BBV : Pourrais-tu préciser les apports théoriques et mathématiques ?

PC : Par comparaison avec l’effet de champ cristallin pour les éléments d, dits de "transition", dans le cas des éléments f l’ampleur de l’effet de l’hamiltonien (l’opérateur qui exprime l’ensemble des actions extérieures sur les états d’énergie de l’atome) est beaucoup plus faible. Par conséquent les spectres des lanthanides conservent dans les solides une allure très "atome libre", ce qui justifie l’usage des théories de la spectroscopie atomique. On a donc commencé à classer les opérateurs qui intervenaient sur les états de base de la configuration. Pour les configurations 4f N, que l’on n’obtient que dans le solide et pas dans les spectres d’étincelle, le nombre d’états n’est pas si énorme. Dans le cas du néodyme, c’est 364, dans le cas du gadolinium c’est 3600 et quelque chose. Donc on a une base, un corpus d’états chacun caractérisés par une suite de nombres quantiques, sur lesquels on peut appliquer des opérateurs qui sont la répulsion inter-électronique, le couplage spin-orbite, enfin toute une série d’opérateurs dont certains étaient connus au début du siècle. Mais c’est seulement grâce à l’algèbre de Racah qu’on a su calculer les éléments de matrice de ces opérateurs. Puis on appliquait sur tout cela, en plus, le champ cristallin qui, lui, dépendait de la symétrie au site de l’atome. C’est donc une conjonction entre des outils mathématiques : d’une part une théorie des groupes assez sophistiquée avec des groupes continus (j’ai écrit un livre là-dessus, c’est pas un truc qui se lit facilement il faut vraiment en avoir besoin) et d’autre part la théorie quantique appliquée avec le moins d’approximations possibles qui a rendu possible des comparaisons entre le calcul et l’expérience. On pouvait mesurer un spectre et à partir de cela faire des calculs. Maintenant on arrive à obtenir des spectres simulés ! Les spectres des lanthanides sont extrêmement précis et en général la théorie n’arrive pas au niveau de précision de l’expérience. On peut mesurer des effets hyper fins qui sont dus au noyau donc aux isotopes pour certains éléments.
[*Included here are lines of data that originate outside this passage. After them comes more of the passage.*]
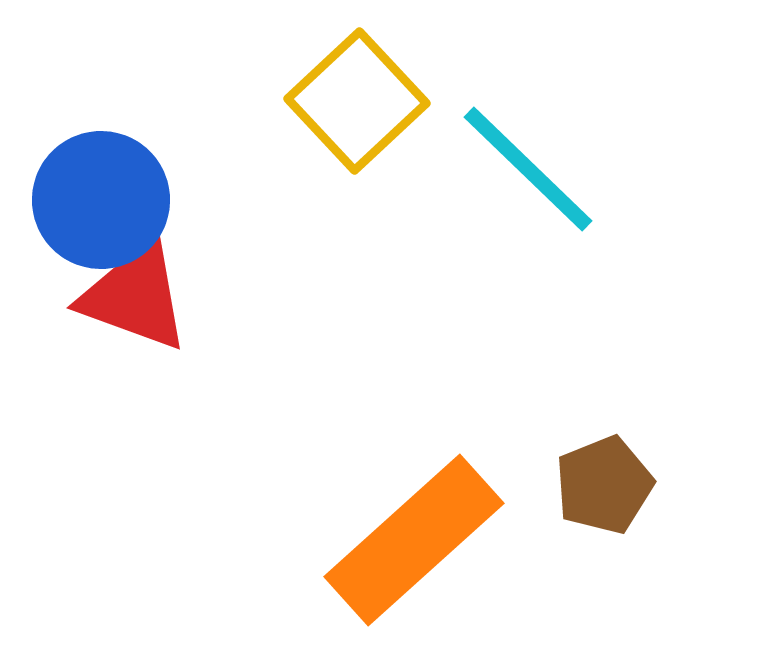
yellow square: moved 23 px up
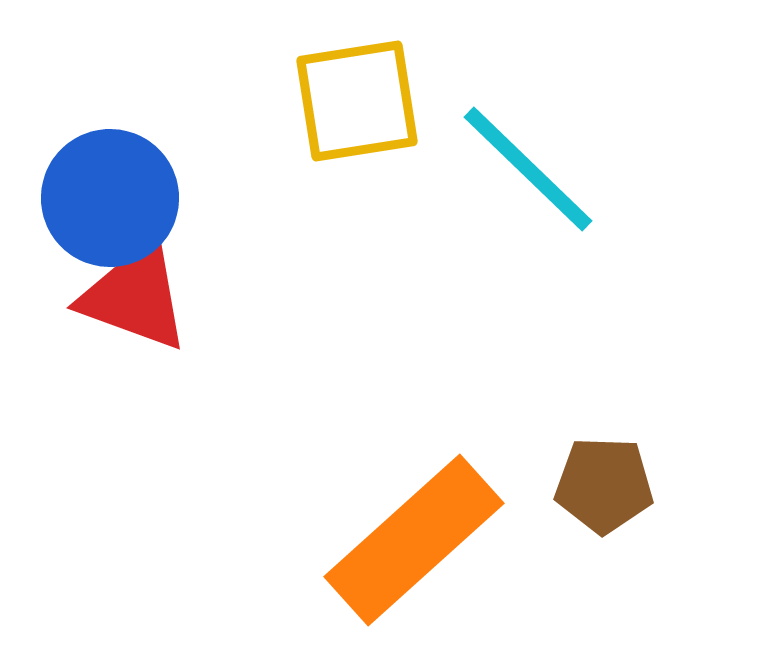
yellow square: rotated 34 degrees clockwise
blue circle: moved 9 px right, 2 px up
brown pentagon: rotated 24 degrees clockwise
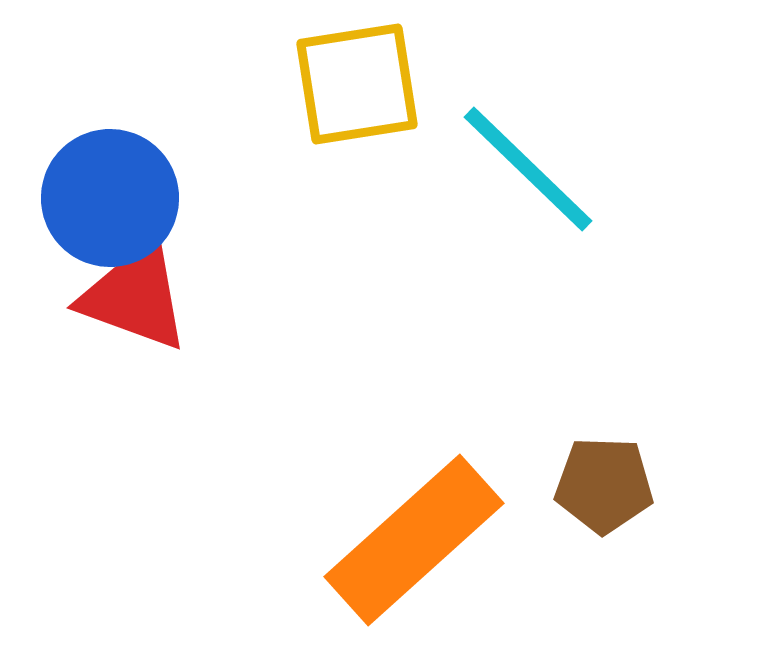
yellow square: moved 17 px up
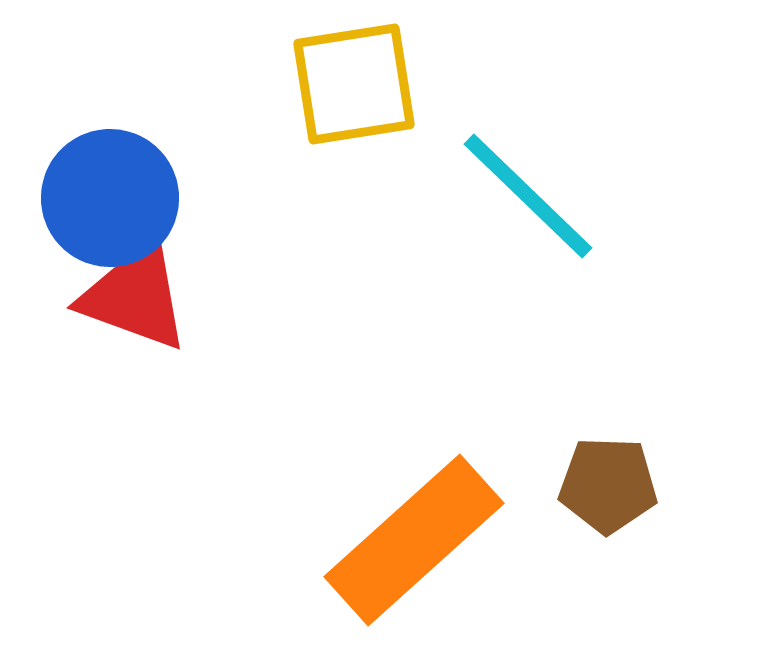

Il faut toujours ajouter des hamiltoniens ...
Donc ce qui a changé la manière d’envisager les terres rares c’est l’apparition de ces possibilités d’interprétation qui venaient des mathématiques et de la théorie quantique.

BBV : Peut-on revenir sur les enjeux industriels des terres rares ?

PC : Si on utilise l’europium pour les écrans couleurs c’est parce que ses propriétés de luminescence dans les solides sont spectaculaires. Comme elles dépendent de la pureté, la préparation n’est pas évidente. C’est ainsi qu’on est tombé dans une bataille industrielle sur la qualité des luminophores qui a fini par une victoire de Rhône-Poulenc. Rhône Poulenc a été le seul fabricant mondial de terres rares pures pour les écrans de télévision.

BBV : De quand date l’usine de La Rochelle ?

PC : Elle est très ancienne car il existait en France une industrie des terres rares depuis le début du siècle pour la fabrication de pierres à briquet et d’additifs pour le verre afin d’obtenir de meilleurs indices de réfraction. On les utilisait aussi - et on les utilise toujours - comme colorants pour la porcelaine. Enfin, il y a les mélanges de terres rares pour les catalyseurs. Aujourd’hui c’est important pour les automobiles mais, au début, c’était surtout pour le cracking du pétrole. Ce qu’a su faire l’usine de La Rochelle, (aujourd’hui elle appartient à la Société Rhodia), c’est la mise au point d’une technique de séparation non plus par échange d’ions mais par échange de solvants. Cette technique plus ou moins secrète leur a assuré la conquête du marché à l’époque où se multipliaient les applications. Car il y a aussi la luminescence des tubes fluorescents et surtout l’apparition des lasers de puissance au néodyme.

JG : Comment fonctionnent ces lasers ?

PC : La caractéristique des lanthanides dans les solides, c’est la possibilité qu’a l’atome de grimper sur les échelons d’une échelle d’énergie qui va de l’IR jusqu’à l’UV. Dans le cas du néodyme, on peut faire monter avec un flash ordinaire l’atome sur un niveau situé au milieu du visible. Il va redescendre en émettant un photon infrarouge qui peut être amplifié. De là les lasers au néodyme. Cette échelle d’énergie, c’est la propriété essentielle des terres rares et on ne la soupçonnait pas quand j’ai commencé ma carrière. On l’a découverte à la fin des années 60 et depuis on trouve les petits tableaux des états d’énergie affichés dans les bureaux, ce qui était impensable dans les années 50.

BBV : Est-ce qu’il y a eu à ce moment là dans les laboratoires français un investissement industriel ? Et sous quelle forme ? Contrats ?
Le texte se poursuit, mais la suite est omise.